The Feed-Forward Network is a two-layer MLP applied independently at each sequence position within a Transformer block, expanding to 4× model dimension before projecting back, providing non-linear per-position transformation after attention.

type: component title: "Feed-Forward Network" tags: [component, transformer, mlp] part_of: ["Transformer"] created: 2025-01-01

Feed-Forward Network

Purpose

The Feed-Forward Network (FFN) provides a non-linear, position-wise transformation within each Transformer block. Applied independently to each token position after attention has mixed information across positions, it acts as the model's per-position "processing" layer where learned features are combined and transformed.

Inputs and Outputs

Input: A vector of shape (seq_len, d_model) — the output of the attention sub-layer (after residual addition and Layer Normalization).
Output: A vector of the same shape (seq_len, d_model) — the result of two linear transformations with a non-linearity in between.

Implementation

def feed_forward_network(x, W1, b1, W2, b2):
    # Layer 1: expand to 4 * d_model
    h = activation(x @ W1 + b1)  # (seq_len, 4 * d_model)
    # Layer 2: project back to d_model
    out = h @ W2 + b2             # (seq_len, d_model)
    return out

The inner (hidden) dimension is 4× the model dimension. For GPT-2 small (d_model=768), this yields an inner dimension of 3,072. For the original Transformer (d_model=512), the inner dimension is 2,048. The original Transformer used ReLU as the activation; GPT-2 uses GELU.

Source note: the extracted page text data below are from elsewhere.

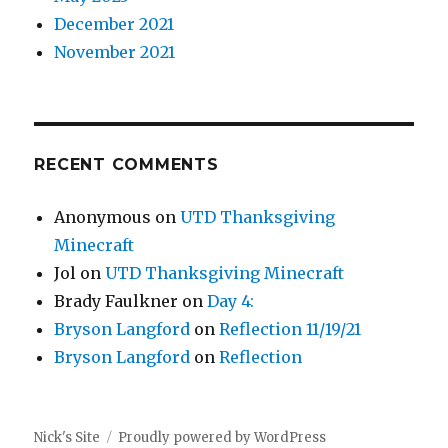
December 2021
November 2021
RECENT COMMENTS
Anonymous
on
UTD Thanksgiving
Minecraft
Jol
on
UTD Thanksgiving Minecraft
Brady Faulkner
on
Day 4:
Bryson Langford
on
Reflection 11/19/21
Bryson Langford
on
Reflection
Nick's Site
Proudly powered by WordPress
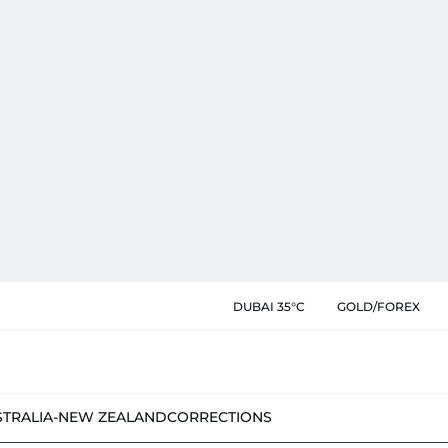
DUBAI 35°C
GOLD/FOREX
STRALIA-NEW ZEALAND
CORRECTIONS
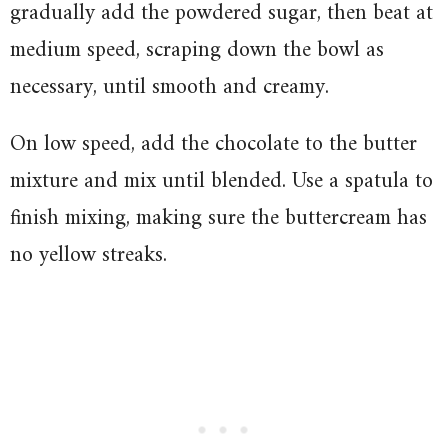
gradually add the powdered sugar, then beat at
medium speed, scraping down the bowl as
necessary, until smooth and creamy.
On low speed, add the chocolate to the butter
mixture and mix until blended. Use a spatula to
finish mixing, making sure the buttercream has
no yellow streaks.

Each position is processed independently with the same weights — the FFN is shared across positions but each position's vector is transformed in isolation.

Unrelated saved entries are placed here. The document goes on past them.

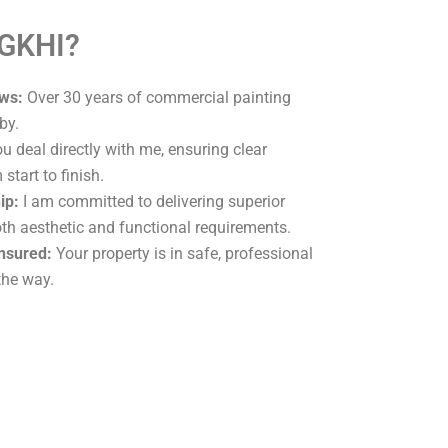
 GKHI?
ws:
Over 30 years of commercial painting
by.
u deal directly with me, ensuring clear
tart to finish.
ip:
I am committed to delivering superior
oth aesthetic and functional requirements.
Insured:
Your property is in safe, professional
the way.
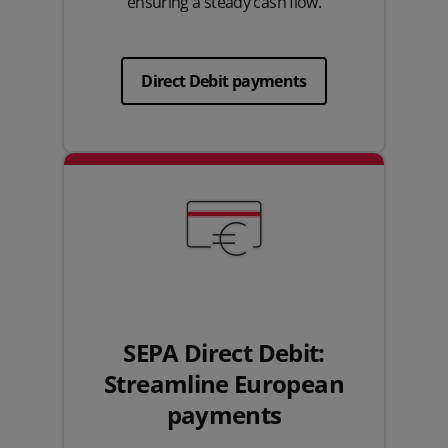
ensuring a steady cash flow.
Direct Debit payments
SEPA Direct Debit:
Streamline European
payments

Design Choices and Hyperparameters

Inner dimension multiplier (×4): Established in the original Attention Is All You Need paper and retained in GPT-2. Empirically found to provide sufficient representational capacity.
Activation function: ReLU in the original Transformer; GELU in GPT-2 and most subsequent models. GELU provides a smoother non-linearity with better empirical performance on language tasks.
Bias vectors: Both linear layers include learned bias terms (though these are sometimes omitted in more recent architectures).
Parameter count: For GPT-2 small, the two weight matrices are (768×3072) and (3072×768), contributing approximately 4.7M parameters per block, times 12 blocks.

Related Concepts

Self-Attention: The sub-layer that precedes the FFN in each Transformer block.
Layer Normalization: Applied before (pre-norm) or after (post-norm) the FFN sub-layer.

Notes

The FFN is the largest single parameter contributor in a standard Transformer block — larger than the attention weight matrices for typical d_model values.
The expansion-then-contraction pattern (d_model → 4×d_model → d_model) is sometimes interpreted as the model using the expanded space to represent a richer set of intermediate features before projecting back.
In GPT-2, the FFN follows a pre-norm convention (Layer Normalization is applied to the input before each sub-layer), differing from the post-norm convention in the original Transformer paper.